1 (part 2)

16 2 1
                                    

Aku berhasil menyelesaikan essay-ku sekitar jam setengah tujuh malam. Sam masih duduk manis di depanku waktu aku melepas kacamata dan aku taruh di meja.

Selama hampir dua setengah jam, dia terus saja fokus pada buku Shakespeare di tangannya.

Sam satu kali beranjak dari meja tanpa sepatah kata pun dia ucapkan padaku. Dia meninggalkan A Midsummer Night's Dream yang sejak tadi dibacanya, lalu menghilang di antara rak, dan kembali lagi membawa Antigone. Satu lagi buku dengan cover tebal dan kertas menguning yang dipelototinya. Aku cuma mengamati dari balik kacamata, tapi menyimpan komentar untuk diri sendiri.

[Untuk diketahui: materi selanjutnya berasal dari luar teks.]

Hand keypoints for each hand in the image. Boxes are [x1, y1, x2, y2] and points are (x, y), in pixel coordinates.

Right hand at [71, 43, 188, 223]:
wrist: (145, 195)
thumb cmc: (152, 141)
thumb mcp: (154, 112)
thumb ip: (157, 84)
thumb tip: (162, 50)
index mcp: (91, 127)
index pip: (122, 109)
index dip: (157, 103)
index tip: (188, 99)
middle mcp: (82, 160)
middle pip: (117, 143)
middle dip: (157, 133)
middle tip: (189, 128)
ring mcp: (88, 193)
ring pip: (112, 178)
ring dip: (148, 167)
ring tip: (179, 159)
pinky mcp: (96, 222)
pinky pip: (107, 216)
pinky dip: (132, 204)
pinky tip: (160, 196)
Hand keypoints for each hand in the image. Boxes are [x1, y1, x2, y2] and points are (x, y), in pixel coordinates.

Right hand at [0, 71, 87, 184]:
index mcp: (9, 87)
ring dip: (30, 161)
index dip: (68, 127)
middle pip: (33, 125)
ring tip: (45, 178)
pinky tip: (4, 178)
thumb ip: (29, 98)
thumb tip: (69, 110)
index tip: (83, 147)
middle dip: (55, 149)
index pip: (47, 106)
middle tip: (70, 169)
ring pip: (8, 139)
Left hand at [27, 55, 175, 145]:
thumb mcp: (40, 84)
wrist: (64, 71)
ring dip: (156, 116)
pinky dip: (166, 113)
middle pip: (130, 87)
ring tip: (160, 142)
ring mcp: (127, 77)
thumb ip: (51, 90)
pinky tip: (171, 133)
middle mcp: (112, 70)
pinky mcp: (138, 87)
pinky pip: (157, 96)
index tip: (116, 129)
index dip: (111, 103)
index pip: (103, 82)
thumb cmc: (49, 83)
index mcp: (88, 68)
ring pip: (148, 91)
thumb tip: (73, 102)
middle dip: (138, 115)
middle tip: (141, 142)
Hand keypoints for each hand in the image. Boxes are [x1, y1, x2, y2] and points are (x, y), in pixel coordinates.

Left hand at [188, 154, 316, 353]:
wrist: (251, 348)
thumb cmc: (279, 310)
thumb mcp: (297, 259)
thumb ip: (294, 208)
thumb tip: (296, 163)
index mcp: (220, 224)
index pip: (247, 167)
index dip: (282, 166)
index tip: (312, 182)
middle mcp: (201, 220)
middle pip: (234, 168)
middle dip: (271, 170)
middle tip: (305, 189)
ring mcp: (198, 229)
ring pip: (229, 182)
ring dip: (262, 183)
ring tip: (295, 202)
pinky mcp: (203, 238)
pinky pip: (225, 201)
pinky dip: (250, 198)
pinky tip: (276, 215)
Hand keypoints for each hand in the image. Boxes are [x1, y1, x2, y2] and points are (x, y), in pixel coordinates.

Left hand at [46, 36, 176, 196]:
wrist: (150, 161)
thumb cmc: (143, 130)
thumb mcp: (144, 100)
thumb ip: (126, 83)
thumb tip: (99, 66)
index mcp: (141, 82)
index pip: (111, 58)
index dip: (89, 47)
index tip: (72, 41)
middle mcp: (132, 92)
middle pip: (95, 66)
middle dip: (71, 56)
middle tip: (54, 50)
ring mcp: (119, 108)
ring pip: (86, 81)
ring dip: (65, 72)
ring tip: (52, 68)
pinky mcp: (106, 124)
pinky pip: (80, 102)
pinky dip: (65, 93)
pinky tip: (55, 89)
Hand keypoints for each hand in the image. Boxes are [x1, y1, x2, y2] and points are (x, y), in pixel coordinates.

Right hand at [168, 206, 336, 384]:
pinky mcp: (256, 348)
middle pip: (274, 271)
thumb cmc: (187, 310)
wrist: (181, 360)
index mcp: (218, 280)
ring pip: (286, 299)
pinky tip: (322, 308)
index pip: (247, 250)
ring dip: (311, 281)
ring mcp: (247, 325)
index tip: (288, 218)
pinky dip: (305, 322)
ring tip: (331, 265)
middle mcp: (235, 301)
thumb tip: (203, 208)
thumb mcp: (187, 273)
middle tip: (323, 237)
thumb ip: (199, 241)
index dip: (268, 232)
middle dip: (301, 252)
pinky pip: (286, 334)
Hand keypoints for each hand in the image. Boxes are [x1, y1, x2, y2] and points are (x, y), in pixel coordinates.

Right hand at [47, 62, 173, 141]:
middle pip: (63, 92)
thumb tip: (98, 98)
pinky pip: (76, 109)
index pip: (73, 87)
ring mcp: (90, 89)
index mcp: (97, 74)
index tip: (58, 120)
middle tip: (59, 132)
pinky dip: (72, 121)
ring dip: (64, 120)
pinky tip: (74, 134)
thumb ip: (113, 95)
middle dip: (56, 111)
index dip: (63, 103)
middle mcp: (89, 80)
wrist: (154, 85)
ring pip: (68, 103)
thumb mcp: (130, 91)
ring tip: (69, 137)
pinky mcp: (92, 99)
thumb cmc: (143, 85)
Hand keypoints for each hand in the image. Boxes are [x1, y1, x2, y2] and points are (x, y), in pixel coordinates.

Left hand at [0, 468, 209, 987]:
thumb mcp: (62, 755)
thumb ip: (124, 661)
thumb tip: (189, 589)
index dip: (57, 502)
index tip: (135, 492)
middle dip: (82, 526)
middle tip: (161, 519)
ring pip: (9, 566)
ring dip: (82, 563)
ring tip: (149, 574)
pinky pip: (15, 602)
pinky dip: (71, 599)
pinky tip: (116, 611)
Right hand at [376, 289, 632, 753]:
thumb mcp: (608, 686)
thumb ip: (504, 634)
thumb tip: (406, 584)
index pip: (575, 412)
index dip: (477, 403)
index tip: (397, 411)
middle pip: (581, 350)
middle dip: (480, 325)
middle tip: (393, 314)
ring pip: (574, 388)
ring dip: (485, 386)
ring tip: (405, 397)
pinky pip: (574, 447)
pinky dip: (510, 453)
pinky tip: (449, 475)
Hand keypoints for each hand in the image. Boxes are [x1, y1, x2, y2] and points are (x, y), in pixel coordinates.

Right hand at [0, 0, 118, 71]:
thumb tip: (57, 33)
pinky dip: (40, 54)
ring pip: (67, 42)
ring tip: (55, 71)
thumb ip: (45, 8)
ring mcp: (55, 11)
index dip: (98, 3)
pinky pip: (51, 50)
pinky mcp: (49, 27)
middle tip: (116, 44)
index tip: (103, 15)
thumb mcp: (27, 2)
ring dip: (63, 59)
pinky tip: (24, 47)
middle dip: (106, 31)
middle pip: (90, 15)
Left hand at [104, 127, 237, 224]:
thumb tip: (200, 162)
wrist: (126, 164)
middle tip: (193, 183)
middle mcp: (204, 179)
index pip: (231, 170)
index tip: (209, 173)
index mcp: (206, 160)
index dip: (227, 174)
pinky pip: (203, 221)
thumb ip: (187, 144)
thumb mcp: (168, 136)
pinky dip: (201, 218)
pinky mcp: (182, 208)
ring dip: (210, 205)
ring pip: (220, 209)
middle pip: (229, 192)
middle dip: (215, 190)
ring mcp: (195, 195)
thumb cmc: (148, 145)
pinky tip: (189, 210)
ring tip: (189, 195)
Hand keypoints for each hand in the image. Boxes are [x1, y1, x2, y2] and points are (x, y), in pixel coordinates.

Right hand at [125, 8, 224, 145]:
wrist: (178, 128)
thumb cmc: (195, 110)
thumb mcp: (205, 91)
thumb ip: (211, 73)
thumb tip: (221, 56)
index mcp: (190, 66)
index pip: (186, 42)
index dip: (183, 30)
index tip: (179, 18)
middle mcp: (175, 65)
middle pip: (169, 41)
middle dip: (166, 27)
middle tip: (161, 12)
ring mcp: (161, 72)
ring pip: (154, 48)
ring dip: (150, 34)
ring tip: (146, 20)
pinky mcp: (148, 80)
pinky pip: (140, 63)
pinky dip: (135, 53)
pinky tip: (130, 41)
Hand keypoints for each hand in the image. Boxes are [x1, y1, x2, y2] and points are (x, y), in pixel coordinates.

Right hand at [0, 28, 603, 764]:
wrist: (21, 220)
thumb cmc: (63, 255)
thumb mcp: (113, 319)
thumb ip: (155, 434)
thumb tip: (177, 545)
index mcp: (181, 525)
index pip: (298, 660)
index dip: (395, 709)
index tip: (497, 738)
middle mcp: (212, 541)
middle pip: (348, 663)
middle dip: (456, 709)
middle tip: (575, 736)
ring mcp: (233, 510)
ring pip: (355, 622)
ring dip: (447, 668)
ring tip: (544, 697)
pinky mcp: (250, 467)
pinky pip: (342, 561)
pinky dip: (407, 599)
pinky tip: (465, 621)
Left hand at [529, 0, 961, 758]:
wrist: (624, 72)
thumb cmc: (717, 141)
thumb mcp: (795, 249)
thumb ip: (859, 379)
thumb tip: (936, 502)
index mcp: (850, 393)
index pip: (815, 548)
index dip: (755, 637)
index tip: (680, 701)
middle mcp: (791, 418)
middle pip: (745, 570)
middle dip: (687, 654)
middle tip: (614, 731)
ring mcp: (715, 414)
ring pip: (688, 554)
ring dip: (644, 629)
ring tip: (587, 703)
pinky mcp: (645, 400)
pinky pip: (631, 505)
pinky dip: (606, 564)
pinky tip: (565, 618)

"Kau sudah selesai?" tiba-tiba dia bertanya.

Aku mendongak. Sam menaruh bukunya dan menutup buku itu di bawah tindihan lengannya. Aku mengangguk bingung.

"Mau makan malam denganku? Hari ini ulang tahunku. Aku ingin makan Hollandse nieuwe haring. Sepertinya di dekat asrama ada stan yang menjualnya," dia nyerocos begitu saja.

Entah apa yang membuat lidahku kelu. Aku bingung harus merespons apa atau bagaimana. Mulutku sedikit membuka dan aku menatap kosong ke arahnya.

Dasar cowok aneh!

Baru aja kenalan, tapi dia sudah minta ditemani makan di hari ulang tahunnya.

"Selamat ulang tahun, tapi... aku kurang suka ikan herring. Apakah ada opsi lain?" tanyaku berbasa-basi sambil menutup laptop dan mulai merapikan buku di depanku.

Sam malah duduk bersandar di kursi, mengamatiku meraup buku-buku yang kupinjam, lalu ikut berdiri membawa buku yang tadi dibacanya.

Aku berjalan ke rak tempat aku mengambil buku-buku tadi. Sam terus mengekor di belakangku sambil berbisik. "Tapi ini ulang tahunku. Kita harus makan makanan yang kusuka," katanya. "Tidak ada orang lain yang bisa menemaniku. Aku tidak ingin sendirian di malam ulang tahunku."

Langkahku terhenti di depan rak buku-buku jurnalistik. Aku mengamati kode yang tertempel di punggung-punggung buku dan mulai mengurutkannya, mencari tempat buku yang kupinjam ini. Dan aku menemukannya di rak nomor lima, lalu mulai berjinjit.

"Biar aku saja," kata Sam, seketika mengambil buku itu dari tanganku.

Tubuhnya mendekat ke punggungku. Menempel tanpa ragu.

Tanpa perlu berjinjit, dia menyelipkan bukuku di sela yang tersedia.

Hangat.

Tinggi Sam mungkin sekitar 180 senti, dan tubuhnya bisa dibilang tergolong ramping untuk ukuran cowok. "Dank uw," ujarku.

Sepertinya pipiku menghangat.

Sam berdeham. "Jadi... Diana, kau mau makan malam bersamaku, kan?" tanyanya, kembali menaruh jarak di antara kami.

Aku berbalik menatapnya. Sekujur punggung rasanya masih berkedut-kedut sehabis merasakan hangat tubuhnya tadi.

Tanpa bisa kukendalikan, kepalaku mengangguk bingung. Pipiku pasti bersemu merah. Aku buru-buru menunduk, dan dengan tak acuh aku kembali berjalan ke rak lain, masih mendekap sisa buku yang kupinjam tadi.